Baltimore City Mayor Sheila Dixon wants to use these numbers to attract high-end developers to revitalize run down shopping centers, like Northwood Plaza, where former City Councilman Kenneth Harris was killed in September. She says face-lifts for the centers would make them safer and plans to give tax breaks to developers to make them happen.
There are just a few things wrong with her logic.
First, making shopping centers safer would attract new development, not the other way around. If customers are scared to go shopping it will not matter if a new organic grocer arrives.
Second, if city residents are $1.2 billion better off than recognized, why are shopping centers floundering?
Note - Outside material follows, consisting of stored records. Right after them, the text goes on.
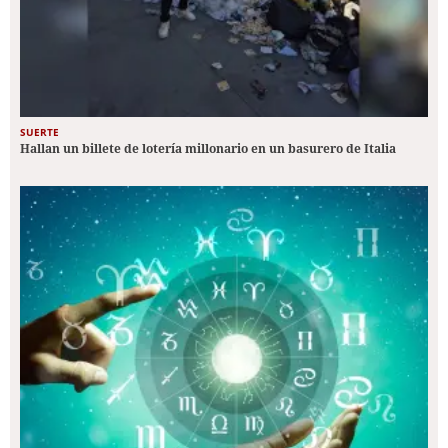
SUERTE
Hallan un billete de lotería millonario en un basurero de Italia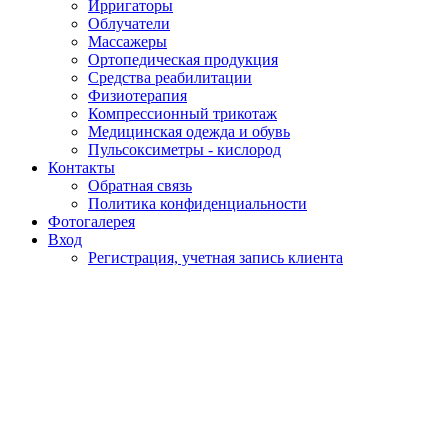
Ирригаторы
Облучатели
Массажеры
Ортопедическая продукция
Средства реабилитации
Физиотерапия
Компрессионный трикотаж
Медицинская одежда и обувь
Пульсоксиметры - кислород
Контакты
Обратная связь
Политика конфиденциальности
Фотогалерея
Вход
Регистрация, учетная запись клиента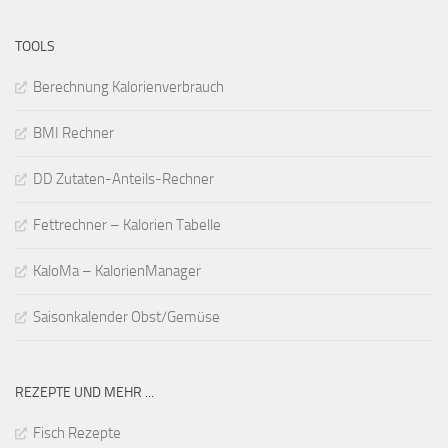
TOOLS
Berechnung Kalorienverbrauch
BMI Rechner
DD Zutaten-Anteils-Rechner
Fettrechner – Kalorien Tabelle
KaloMa – KalorienManager
Saisonkalender Obst/Gemüse
REZEPTE UND MEHR ...
Fisch Rezepte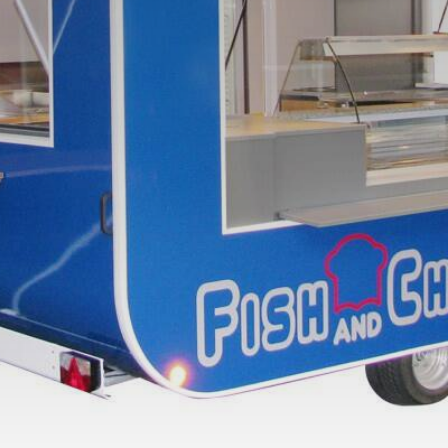
Dienstlei
Über uns
Jobs
Kontakt
Impressum
Datenschutz
AGB's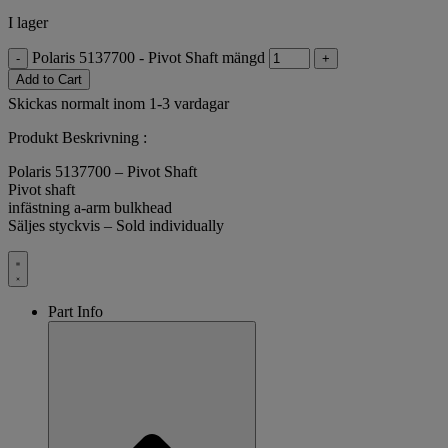
I lager
Polaris 5137700 - Pivot Shaft mängd
-
+
Add to Cart
Skickas normalt inom 1-3 vardagar
Produkt Beskrivning :
Polaris 5137700 – Pivot Shaft
Pivot shaft
infästning a-arm bulkhead
Säljes styckvis – Sold individually
Part Info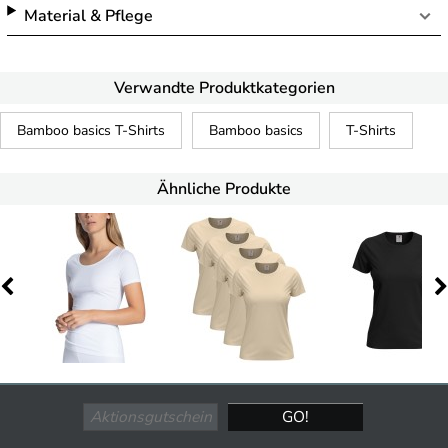
Material & Pflege
Verwandte Produktkategorien
Bamboo basics T-Shirts
Bamboo basics
T-Shirts
Ähnliche Produkte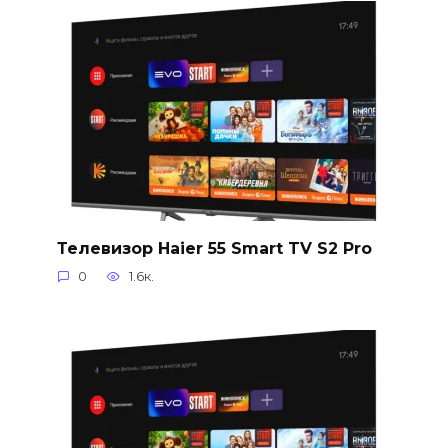
Телевизор Haier 55 Smart TV S2 Pro
0
1.6к.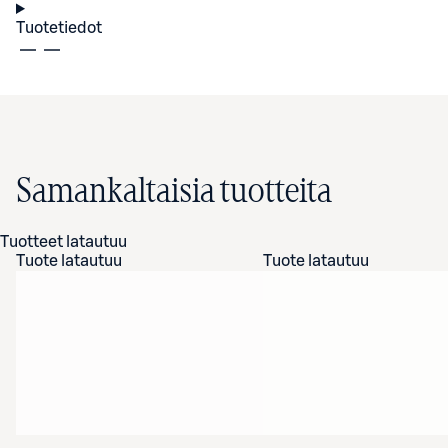
Tuotetiedot
Samankaltaisia tuotteita
Tuotteet latautuu
Tuote latautuu
Tuote latautuu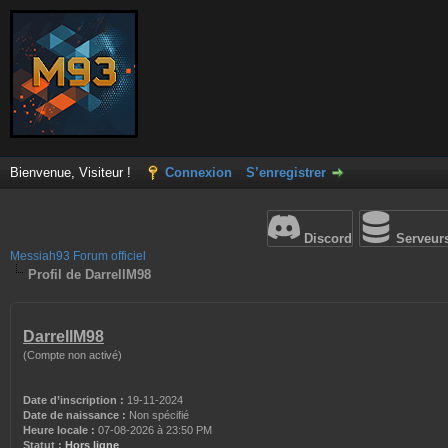
Bienvenue, Visiteur !
Connexion
S’enregistrer
Discord
Serveur
Messiah93 Forum officiel
Profil de DarrellM98
DarrellM98
(Compte non activé)
Date d’inscription :
19-11-2024
Date de naissance :
Non spécifié
Heure locale :
07-08-2026 à 23:50 PM
Statut :
Hors ligne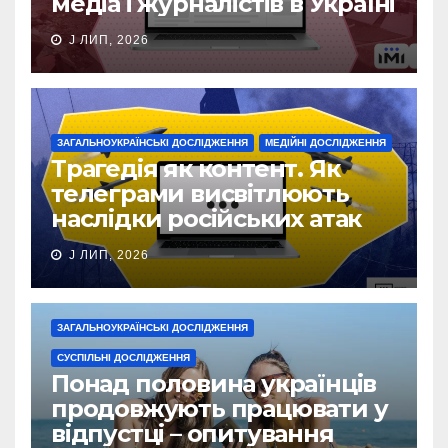
медіа і журналістів в Україні
J ЛИП, 2026
ЗАГАЛЬНОУКРАЇНСЬКІ ДОСЛІДЖЕННЯ
МЕДІЙНІ ДОСЛІДЖЕННЯ
Трагедія як контент. Як
телеграми висвітлюють
наслідки російських атак
J ЛИП, 2026
ЗАГАЛЬНОУКРАЇНСЬКІ ДОСЛІДЖЕННЯ
СУСПІЛЬНІ ДОСЛІДЖЕННЯ
Понад половина українців
продовжують працювати у
відпустці – опитування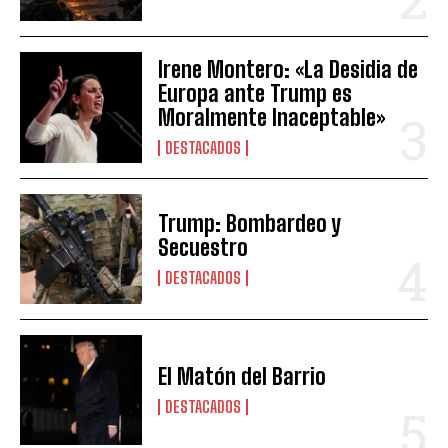
Irene Montero: «La Desidia de
Europa ante Trump es
Moralmente Inaceptable»
DESTACADOS
Trump: Bombardeo y
Secuestro
DESTACADOS
El Matón del Barrio
DESTACADOS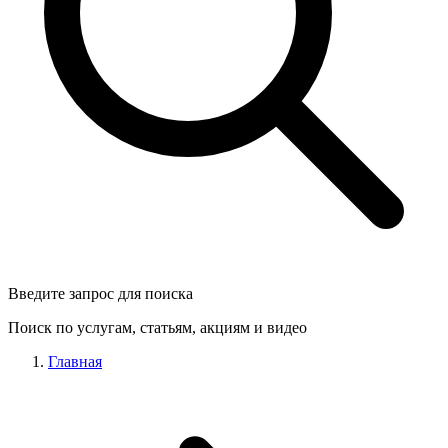
Введите запрос для поиска
Поиск по услугам, статьям, акциям и видео
Главная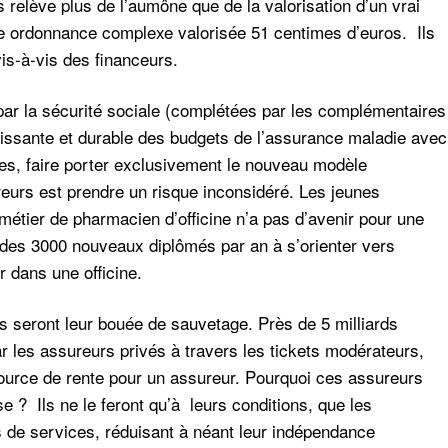
s relève plus de l’aumône que de la valorisation d’un vrai
e ordonnance complexe valorisée 51 centimes d’euros. Ils
is-à-vis des financeurs.
r la sécurité sociale (complétées par les complémentaires
oissante et durable des budgets de l’assurance maladie avec
es, faire porter exclusivement le nouveau modèle
eurs est prendre un risque inconsidéré. Les jeunes
étier de pharmacien d’officine n’a pas d’avenir pour une
% des 3000 nouveaux diplômés par an à s’orienter vers
ir dans une officine.
s seront leur bouée de sauvetage. Près de 5 milliards
 les assureurs privés à travers les tickets modérateurs,
ource de rente pour un assureur. Pourquoi ces assureurs
e ? Ils ne le feront qu’à leurs conditions, que les
 de services, réduisant à néant leur indépendance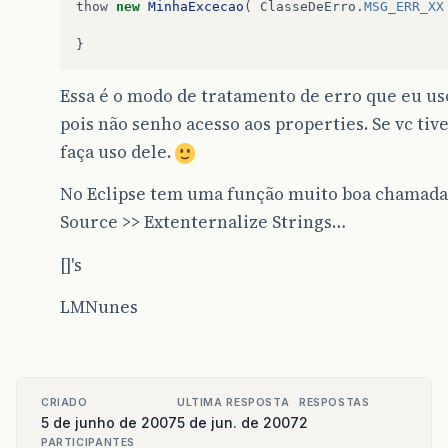
thow
new
MinhaExcecao
(
ClasseDeErro
.
MSG_ERR_XX
}
Essa é o modo de tratamento de erro que eu us
pois não senho acesso aos properties. Se vc tive
faça uso dele.
No Eclipse tem uma função muito boa chamada
Source >> Extenternalize Strings…
[]'s
LMNunes
CRIADO
ULTIMA RESPOSTA
RESPOSTAS
5 de junho de 2007
5 de jun. de 2007
2
PARTICIPANTES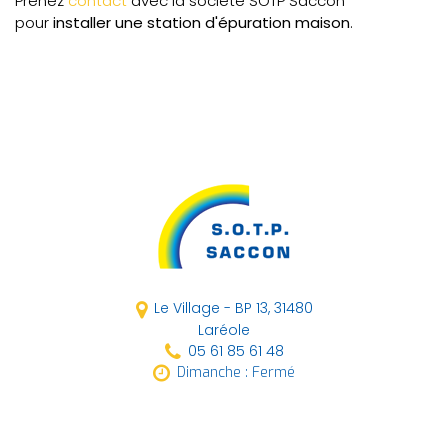
Prenez
contact
avec la société SOTP Saccon
pour
installer une station d'épuration maison
.
Le Village - BP 13,
31480
Laréole
05 61 85 61 48
Dimanche : Fermé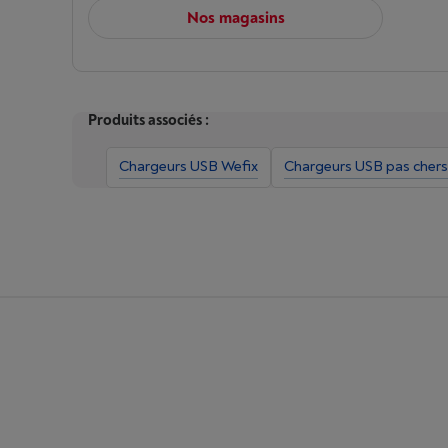
Nos magasins
Produits associés :
Chargeurs USB Wefix
Chargeurs USB pas chers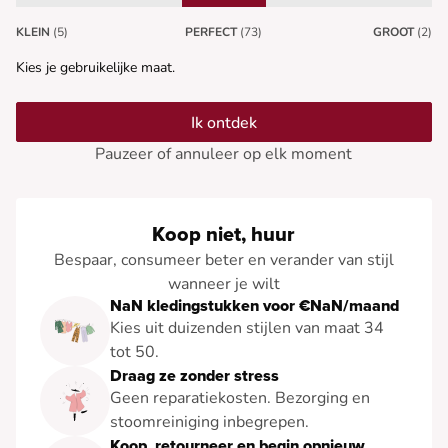
KLEIN
(5)
PERFECT
(73)
GROOT
(2)
Kies je gebruikelijke maat.
Ik ontdek
Pauzeer of annuleer op elk moment
Koop niet, huur
Bespaar, consumeer beter en verander van stijl
wanneer je wilt
NaN kledingstukken voor €NaN/maand
Kies uit duizenden stijlen van maat 34
tot 50.
Draag ze zonder stress
Geen reparatiekosten. Bezorging en
stoomreiniging inbegrepen.
Koop, retourneer en begin opnieuw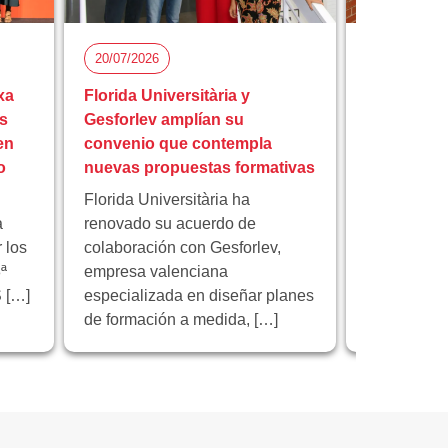
20/07/2026
15/07/2026
xa
Florida Universitària y
Florida Uni
s
Gesforlev amplían su
reunión fi
en
convenio que contempla
europeo I
o
nuevas propuestas formativas
educación 
Florida Universitària ha
Florida Univ
a
renovado su acuerdo de
institución 
 los
colaboración con Gesforlev,
reunión de 
ª
empresa valenciana
proyecto e
 […]
especializada en diseñar planes
“Educación 
de formación a medida, […]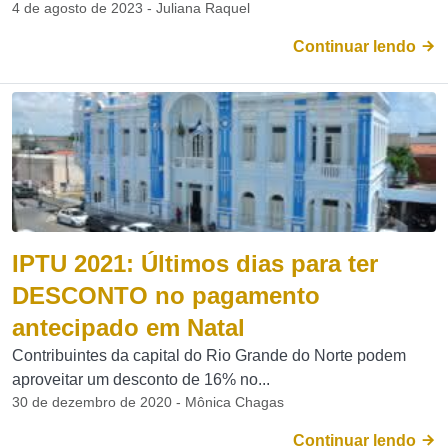
4 de agosto de 2023 - Juliana Raquel
Continuar lendo
IPTU 2021: Últimos dias para ter
DESCONTO no pagamento
antecipado em Natal
Contribuintes da capital do Rio Grande do Norte podem
aproveitar um desconto de 16% no...
30 de dezembro de 2020 - Mônica Chagas
Continuar lendo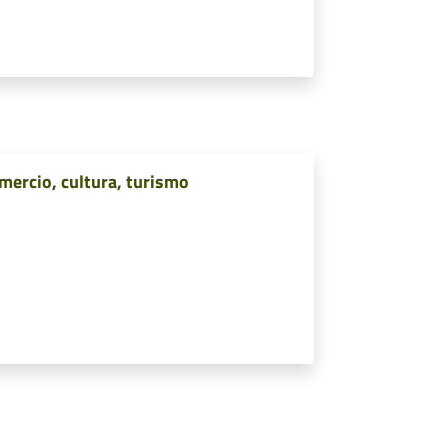
mercio, cultura, turismo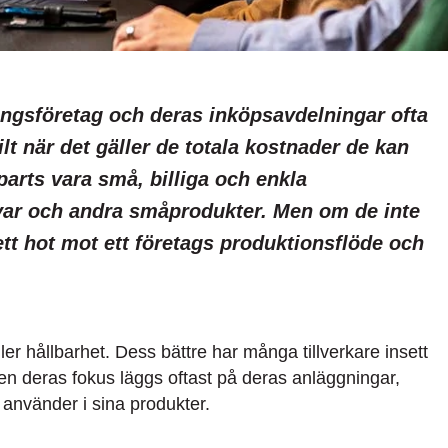
ningsföretag och deras inköpsavdelningar ofta
ilt när det gäller de totala kostnader de kan
parts vara små, billiga och enkla
var och andra småprodukter. Men om de inte
tt hot mot ett företags produktionsflöde och
er hållbarhet. Dess bättre har många tillverkare insett
en deras fokus läggs oftast på deras anläggningar,
 använder i sina produkter.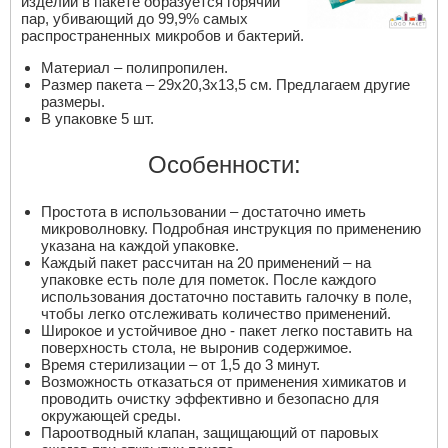
изделий в пакете образуется горячий
пар, убивающий до 99,9% самых
распространенных микробов и бактерий.
Материал – полипропилен.
Размер пакета – 29х20,3х13,5 см. Предлагаем другие
размеры.
В упаковке 5 шт.
Особенности:
Простота в использовании – достаточно иметь
микроволновку. Подробная инструкция по применению
указана на каждой упаковке.
Каждый пакет рассчитан на 20 применений – на
упаковке есть поле для пометок. После каждого
использования достаточно поставить галочку в поле,
чтобы легко отслеживать количество применений.
Широкое и устойчивое дно - пакет легко поставить на
поверхность стола, не выронив содержимое.
Время стерилизации – от 1,5 до 3 минут.
Возможность отказаться от применения химикатов и
проводить очистку эффективно и безопасно для
окружающей среды.
Пароотводный клапан, защищающий от паровых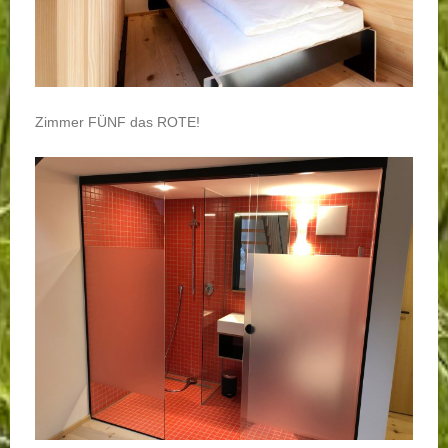
Zimmer FÜNF das ROTE!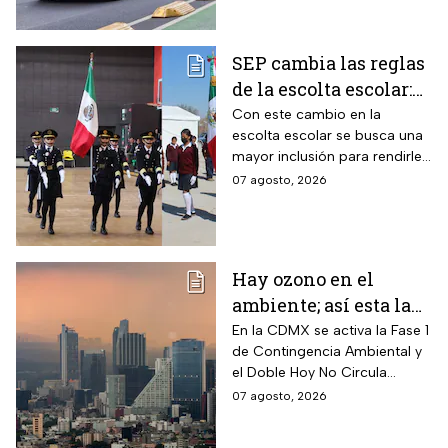
SEP cambia las reglas
de la escolta escolar:
¿cómo se elegirá a los
Con este cambio en la
escolta escolar se busca una
alumnos a partir de
mayor inclusión para rendirle
ahora?
honores a la bandera
07 agosto, 2026
Hay ozono en el
ambiente; así esta la
calidad del aire en
En la CDMX se activa la Fase 1
de Contingencia Ambiental y
CDMX hoy
el Doble Hoy No Circula
cuando hay altos índices de
07 agosto, 2026
contaminación.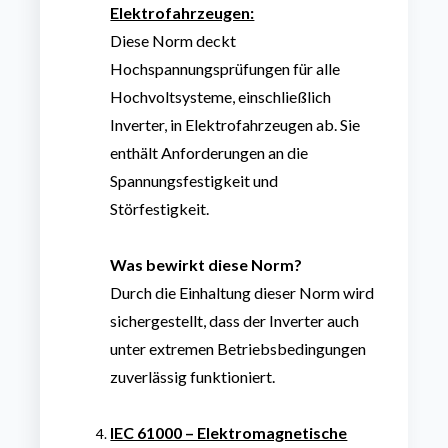
Elektrofahrzeugen:
Diese Norm deckt
Hochspannungsprüfungen für alle
Hochvoltsysteme, einschließlich
Inverter, in Elektrofahrzeugen ab. Sie
enthält Anforderungen an die
Spannungsfestigkeit und
Störfestigkeit.
Was bewirkt diese Norm?
Durch die Einhaltung dieser Norm wird
sichergestellt, dass der Inverter auch
unter extremen Betriebsbedingungen
zuverlässig funktioniert.
IEC 61000 – Elektromagnetische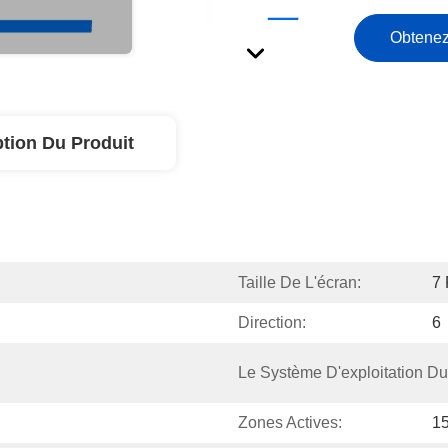
Obtenez
ption Du Produit
Taille De L'écran:
7
Direction:
6
Le Système D'exploitation Du 
Zones Actives:
15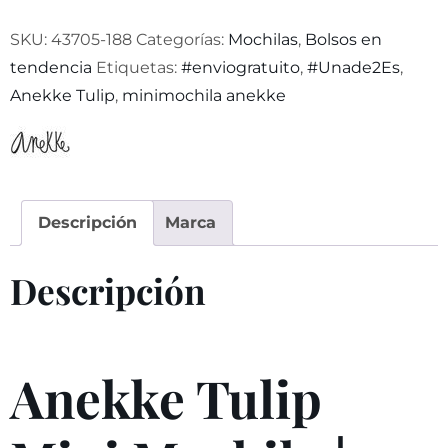
SKU:
43705-188
Categorías:
Mochilas
,
Bolsos en
tendencia
Etiquetas:
#enviogratuito
,
#Unade2Es
,
Anekke Tulip
,
minimochila anekke
Descripción
Marca
Descripción
Anekke Tulip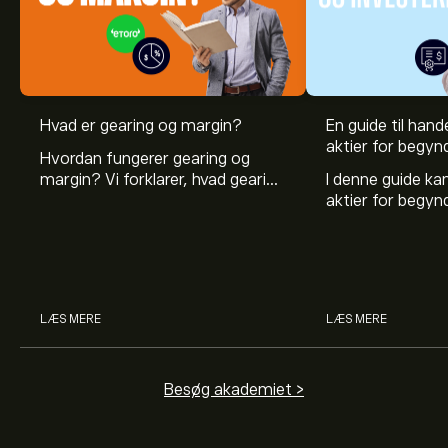
Hvad er gearing og margin?
En guide til hande
aktier for begyn
Hvordan fungerer gearing og
margin? Vi forklarer, hvad gearing
I denne guide k
er, og hvordan investorer kan
aktier for begy
bruge gearing og margin til at
hvad aktier er, 
øge deres købekraft.
investerer i akti
man handler med 
LÆS MERE
LÆS MERE
Besøg akademiet >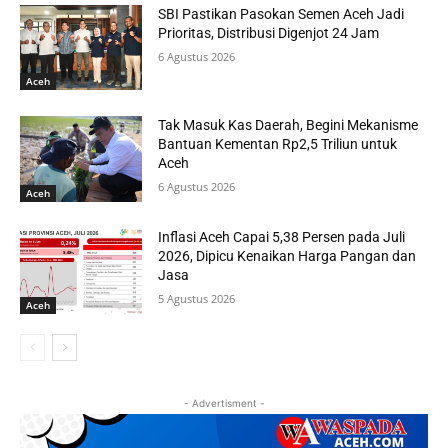
SBI Pastikan Pasokan Semen Aceh Jadi
Prioritas, Distribusi Digenjot 24 Jam
6 Agustus 2026
Aceh
Tak Masuk Kas Daerah, Begini Mekanisme
Bantuan Kementan Rp2,5 Triliun untuk
Aceh
6 Agustus 2026
Aceh
Inflasi Aceh Capai 5,38 Persen pada Juli
2026, Dipicu Kenaikan Harga Pangan dan
Jasa
5 Agustus 2026
Aceh
- Advertisment -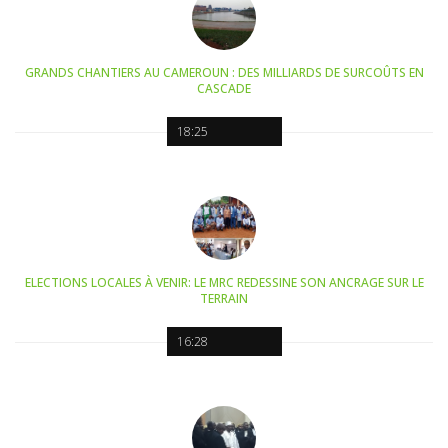
GRANDS CHANTIERS AU CAMEROUN : DES MILLIARDS DE SURCOÛTS EN
CASCADE
18:25
ELECTIONS LOCALES À VENIR: LE MRC REDESSINE SON ANCRAGE SUR LE
TERRAIN
16:28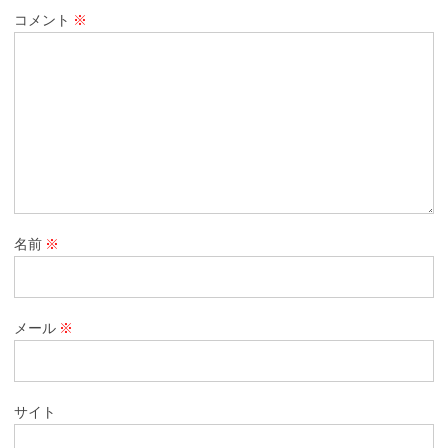
コメント
※
名前
※
メール
※
サイト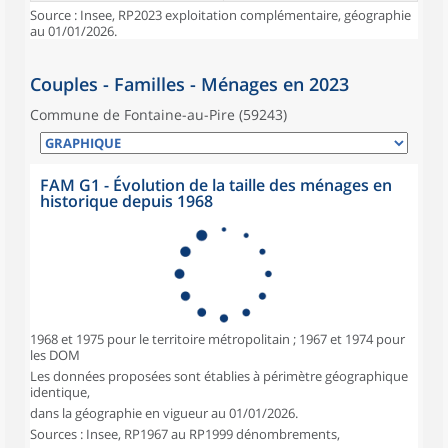
Source : Insee, RP2023 exploitation complémentaire, géographie
au 01/01/2026.
Couples - Familles - Ménages en 2023
Commune de Fontaine-au-Pire (59243)
FAM G1 - Évolution de la taille des ménages en
historique depuis 1968
1968 et 1975 pour le territoire métropolitain ; 1967 et 1974 pour
les DOM
Les données proposées sont établies à périmètre géographique
identique,
dans la géographie en vigueur au 01/01/2026.
Sources : Insee, RP1967 au RP1999 dénombrements,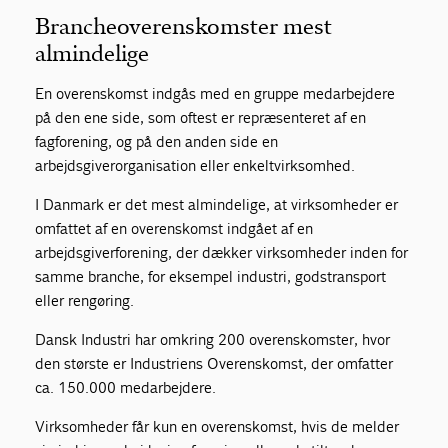
Brancheoverenskomster mest
almindelige
En overenskomst indgås med en gruppe medarbejdere
på den ene side, som oftest er repræsenteret af en
fagforening, og på den anden side en
arbejdsgiverorganisation eller enkeltvirksomhed.
I Danmark er det mest almindelige, at virksomheder er
omfattet af en overenskomst indgået af en
arbejdsgiverforening, der dækker virksomheder inden for
samme branche, for eksempel industri, godstransport
eller rengøring.
Dansk Industri har omkring 200 overenskomster, hvor
den største er Industriens Overenskomst, der omfatter
ca. 150.000 medarbejdere.
Virksomheder får kun en overenskomst, hvis de melder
Shouldn’t they be doing better than the Census figures would indicate?
Third, if revitalizing the shopping centers is the end goal, why not give tax breaks to current owners instead of outside developers?
Those who pour their life savings into businesses and homes in the city are rewarded for their good citizenship with extortionist tax rates that subsidize the city’s gifts to others.
The city does not need more studies nor more tax breaks for a select few — neither of which have lured new residents, created jobs or increased the tax base. It needs to fundamentally reform its tax structure to make Baltimore a desirable location to work and live. That means slashing in half its property tax rate — more than twice as high as everywhere else in the state — for everyone. The Mayor’s own Blue Ribbon Committee even said the tax rate is a “major barrier to the city’s growth and development.” So far she has chosen to ignore the evidence against it.
We can debate how to cut — by squeezing spending, asking for state assistance during a transition period and other methods. But let’s get started on the discussion. Clinging to failed policies will only turn the slow trickle of residents and jobs out of Baltimore into tax-friendlier counties into a flood.